▶ _Task description_
List each line of the data in which the string "Viết" appears.

(Page layout parsing data)

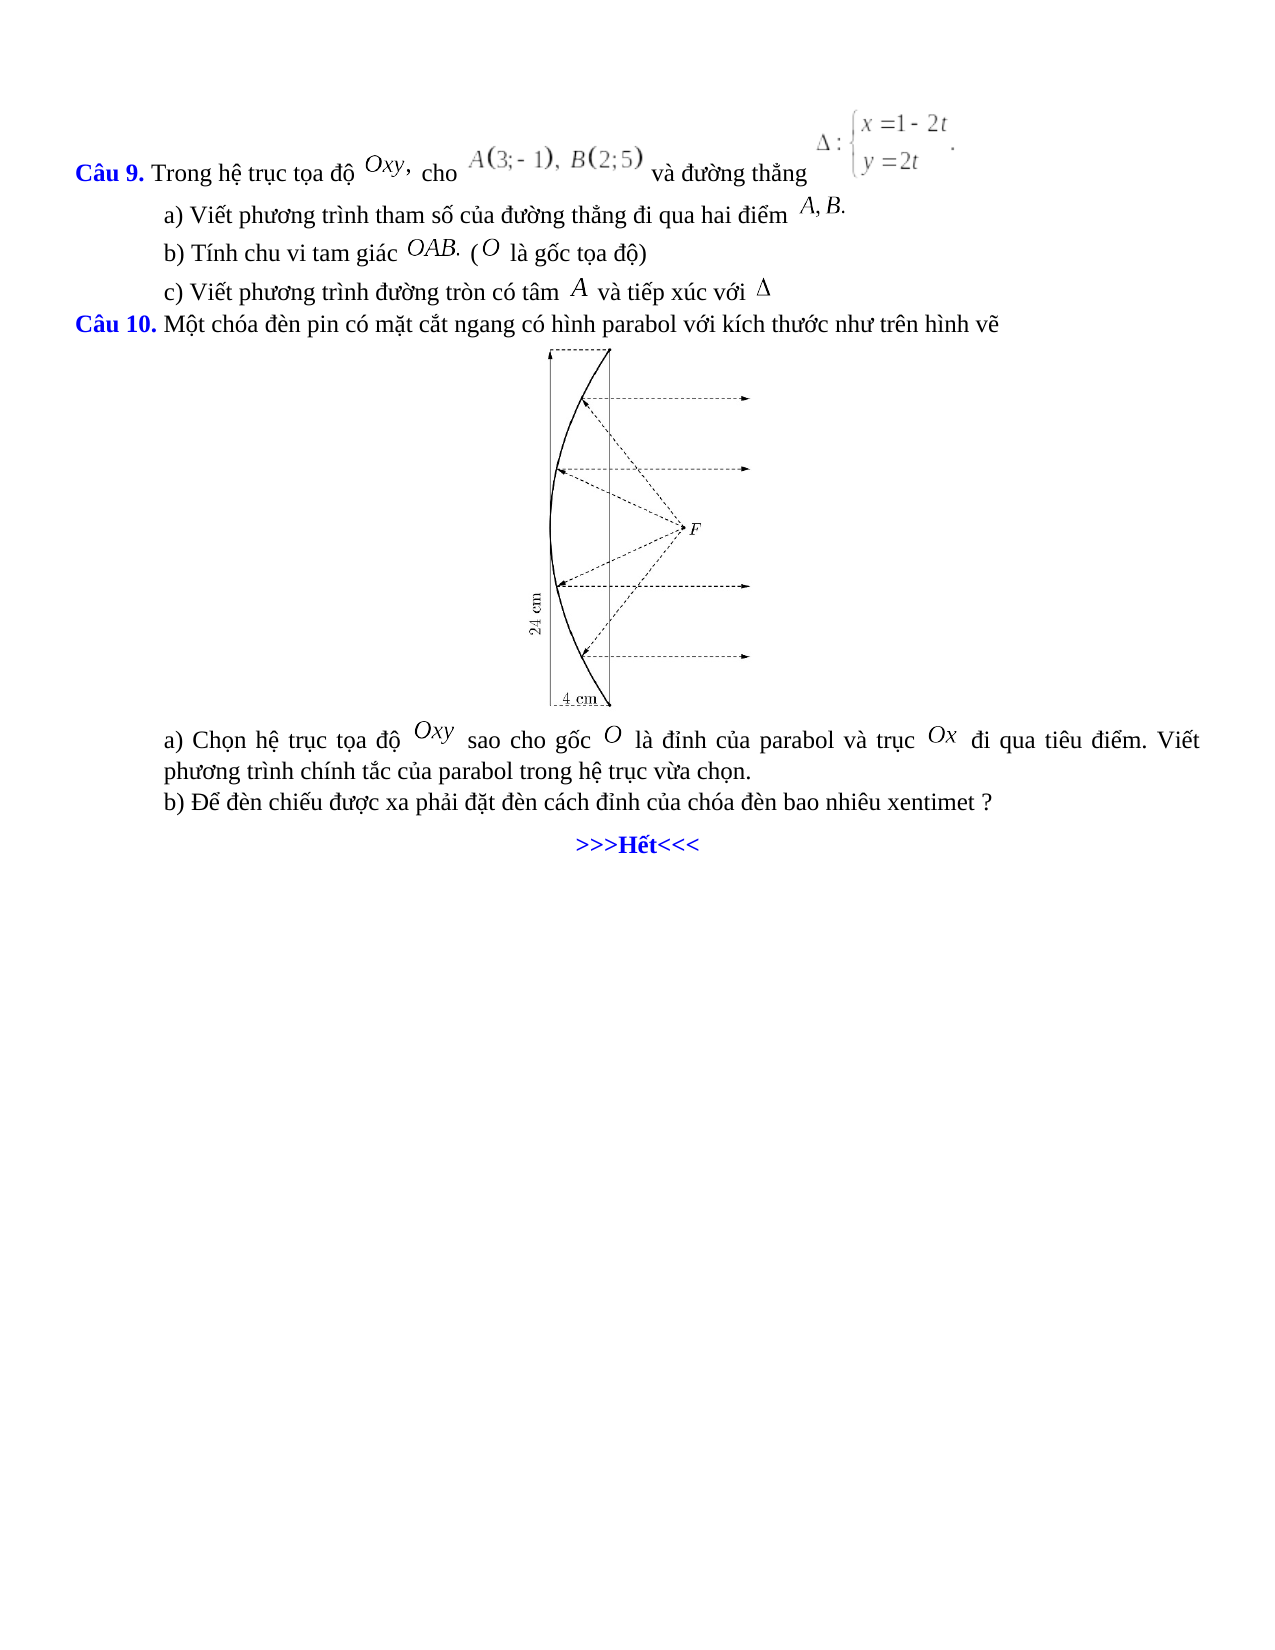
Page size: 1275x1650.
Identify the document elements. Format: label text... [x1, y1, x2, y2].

text b) Tính chu vi tam giác ( là gốc tọa độ) [164, 233, 1200, 267]
text a) Chọn hệ trục tọa độ sao cho gốc là đỉnh của parabol và trục đi qua tiêu điểm. Viết phương trình chính tắc của parabol trong hệ trục vừa chọn. [164, 714, 1200, 784]
text Câu 9. Trong hệ trục tọa độ cho và đường thẳng [75, 106, 1200, 187]
picture [522, 340, 753, 712]
text a) Viết phương trình tham số của đường thẳng đi qua hai điểm [164, 189, 1200, 228]
text Câu 10. Một chóa đèn pin có mặt cắt ngang có hình parabol với kích thước như trên hình vẽ [75, 309, 1200, 338]
text b) Để đèn chiếu được xa phải đặt đèn cách đỉnh của chóa đèn bao nhiêu xentimet ? [164, 787, 1200, 816]
text >>>Hết<<< [75, 830, 1200, 859]
text c) Viết phương trình đường tròn có tâm và tiếp xúc với [164, 271, 1200, 305]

▶ _Task solution_
text a) Chọn hệ trục tọa độ sao cho gốc là đỉnh của parabol và trục đi qua tiêu điểm. Viết phương trình chính tắc của parabol trong hệ trục vừa chọn. [164, 714, 1200, 784]
text a) Viết phương trình tham số của đường thẳng đi qua hai điểm [164, 189, 1200, 228]
text c) Viết phương trình đường tròn có tâm và tiếp xúc với [164, 271, 1200, 305]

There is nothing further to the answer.